Wat en wat zijn ze?
Zwavelaminozuren worden gekenmerkt door de aanwezigheid van een zwavelatoom in hun structuur.
Functies
Methionine, cysteïne, cystine, homocysteïne en taurine zijn veelvoorkomende voorbeelden van zwavelaminozuren, maar alleen de eerste twee nemen deel aan de eiwitsynthese (methionine is bovendien een essentieel aminozuur).
Zwavelaminozuren zijn ook belangrijk voor de synthese van glutathion, een krachtige antioxidant die toevallig niet direct wordt geïntegreerd, maar door "N-acetyl-cysteïne te nemen.
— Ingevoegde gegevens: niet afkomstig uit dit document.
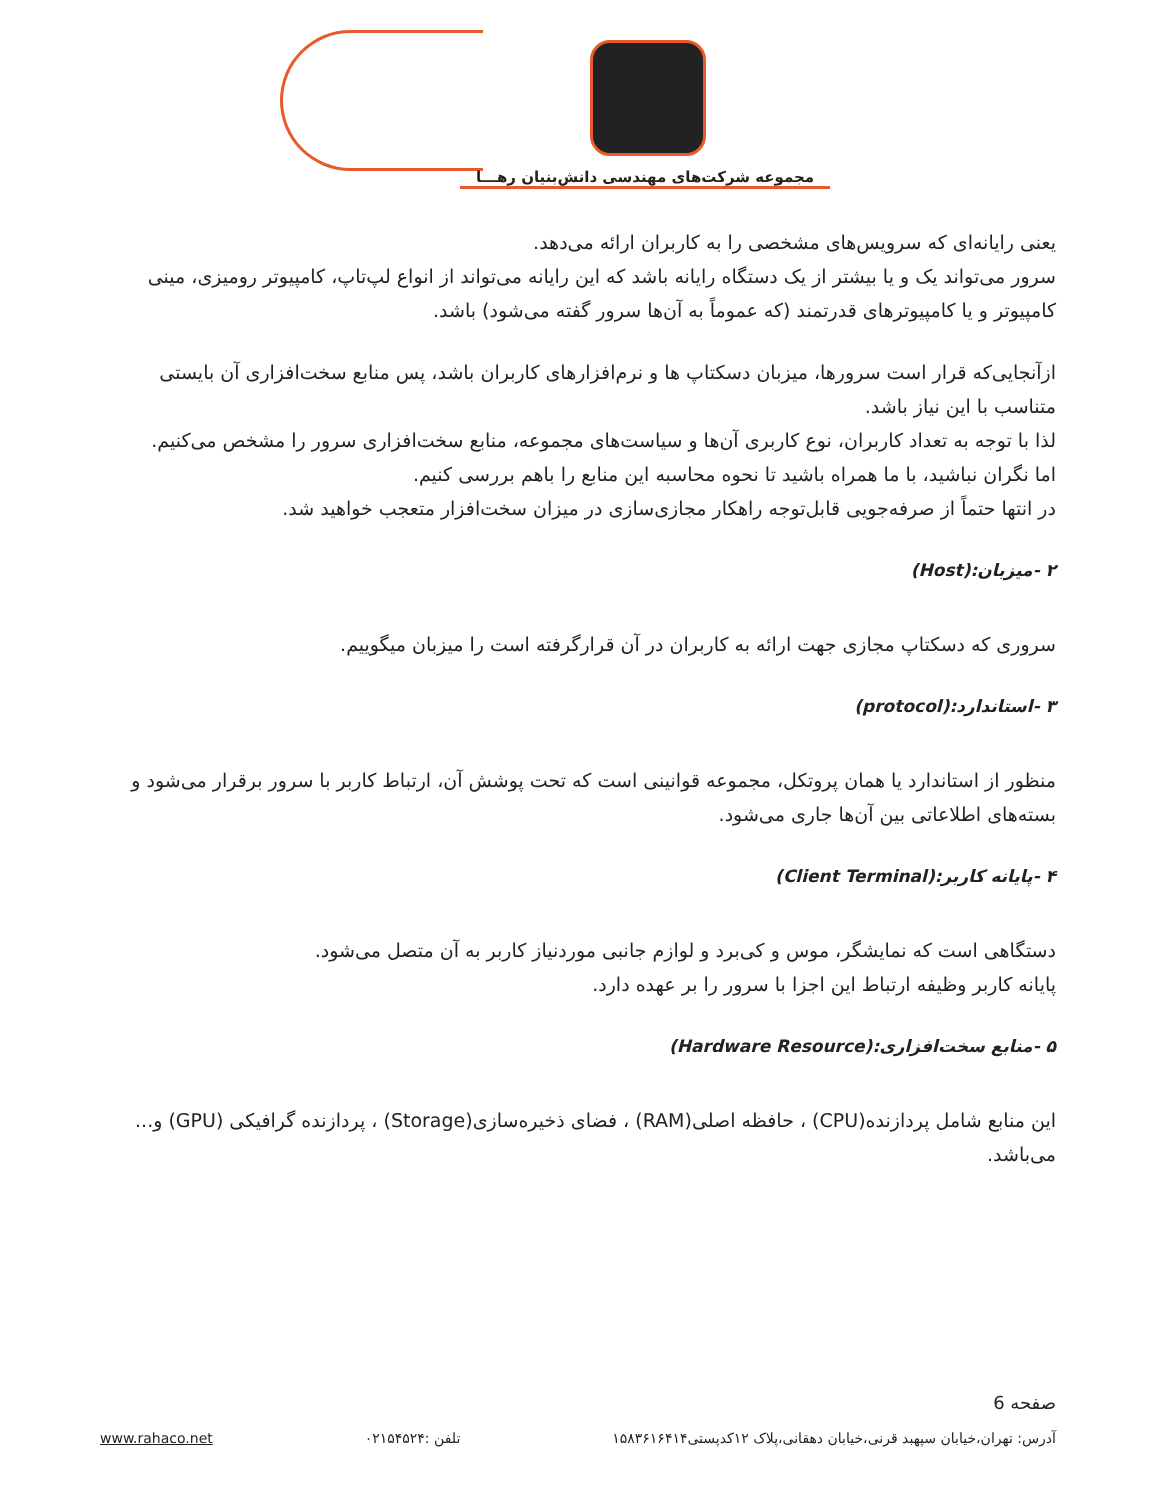مجموعه شرکت‌های مهندسی دانش‌بنیان رهـــا
یعنی رایانه‌ای که سرویس‌های مشخصی را به کاربران ارائه می‌دهد.
سرور می‌تواند یک و یا بیشتر از یک دستگاه رایانه باشد که این رایانه می‌تواند از انواع لپ‌تاپ، کامپیوتر رومیزی، مینی کامپیوتر و یا کامپیوترهای قدرتمند (که عموماً به آن‌ها سرور گفته می‌شود) باشد.
ازآنجایی‌که قرار است سرورها، میزبان دسکتاپ ها و نرم‌افزارهای کاربران باشد، پس منابع سخت‌افزاری آن بایستی متناسب با این نیاز باشد.
لذا با توجه به تعداد کاربران، نوع کاربری آن‌ها و سیاست‌های مجموعه، منابع سخت‌افزاری سرور را مشخص می‌کنیم.
اما نگران نباشید، با ما همراه باشید تا نحوه محاسبه این منابع را باهم بررسی کنیم.
در انتها حتماً از صرفه‌جویی قابل‌توجه راهکار مجازی‌سازی در میزان سخت‌افزار متعجب خواهید شد.
۲ -میزبان:(Host)
سروری که دسکتاپ مجازی جهت ارائه به کاربران در آن قرارگرفته است را میزبان میگوییم.
۳ -استاندارد:(protocol)
منظور از استاندارد یا همان پروتکل، مجموعه قوانینی است که تحت پوشش آن، ارتباط کاربر با سرور برقرار می‌شود و بسته‌های اطلاعاتی بین آن‌ها جاری می‌شود.
۴ -پایانه کاربر:(Client Terminal)
دستگاهی است که نمایشگر، موس و کی‌برد و لوازم جانبی موردنیاز کاربر به آن متصل می‌شود.
پایانه کاربر وظیفه ارتباط این اجزا با سرور را بر عهده دارد.
۵ -منابع سخت‌افزاری:(Hardware Resource)
این منابع شامل پردازنده(CPU) ، حافظه اصلی(RAM) ، فضای ذخیره‌سازی(Storage) ، پردازنده گرافیکی (GPU) و... می‌باشد.
صفحه 6
آدرس: تهران،خیابان سپهبد قرنی،خیابان دهقانی،پلاک ۱۲کدپستی۱۵۸۳۶۱۶۴۱۴ تلفن :۰۲۱۵۴۵۲۴ www.rahaco.net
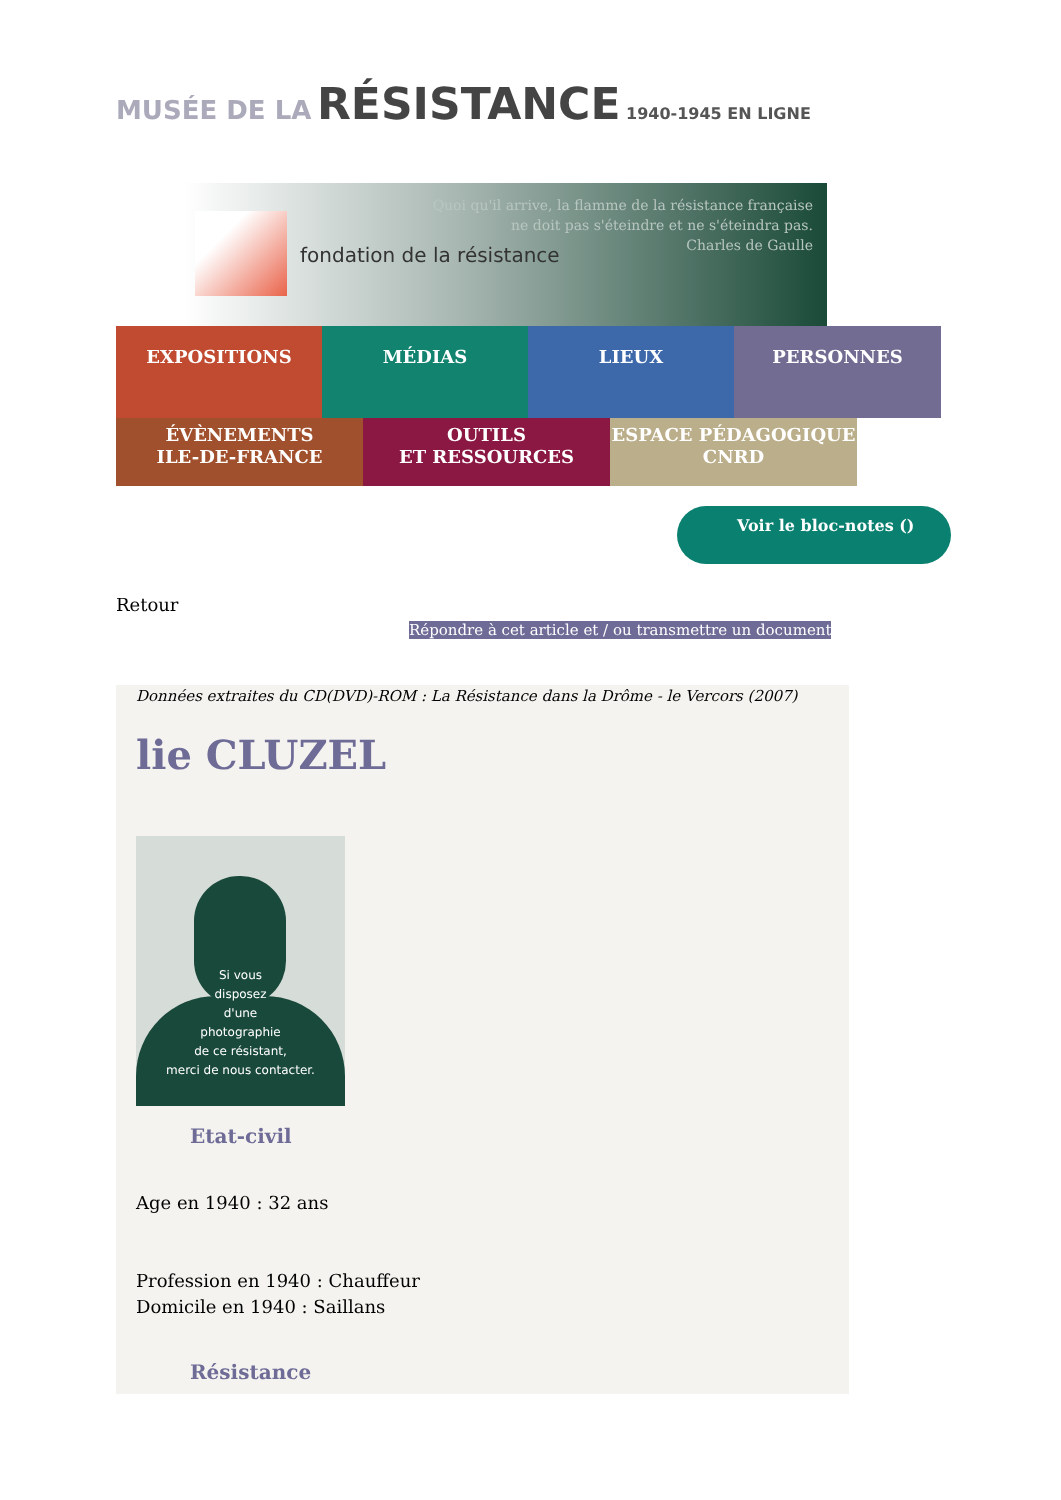MUSÉE DE LA RÉSISTANCE 1940-1945 EN LIGNE
fondation de la résistance
Quoi qu'il arrive, la flamme de la résistance française
ne doit pas s'éteindre et ne s'éteindra pas.
Charles de Gaulle
EXPOSITIONS MÉDIAS LIEUX PERSONNES
ÉVÈNEMENTS
ILE-DE-FRANCE
OUTILS
ET RESSOURCES
ESPACE PÉDAGOGIQUE
CNRD
Voir le bloc-notes ()
Retour
Répondre à cet article et / ou transmettre un document
Données extraites du CD(DVD)-ROM : La Résistance dans la Drôme - le Vercors (2007)
lie CLUZEL
Si vous
disposez
d'une
photographie
de ce résistant,
merci de nous contacter.
Etat-civil
Age en 1940 : 32 ans
Profession en 1940 : Chauffeur
Domicile en 1940 : Saillans
Résistance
Dit laatste" kan ook worden omgezet in taurine, een aminozuur dat essentieel is voor katten maar ook belangrijk voor de mens, gezien de aanwezigheid in hoge concentraties in verschillende weefsels.
Taurine maakt deel uit van belangrijke biologische reacties, zoals de synthese van galzouten en het behoud van cellulaire hydrosalinehomeostase; het heeft ook een cardioprotectieve, ontgiftende, immunoregulerende en antioxiderende werking.
Zwavelaminozuren zijn ook belangrijk voor sulfanerings- of sulfateringsreacties, die plaatsvinden in de lever om toxische moleculen van endogene en exogene oorsprong oplosbaar te maken, en daarom elimineerbaar in de urine.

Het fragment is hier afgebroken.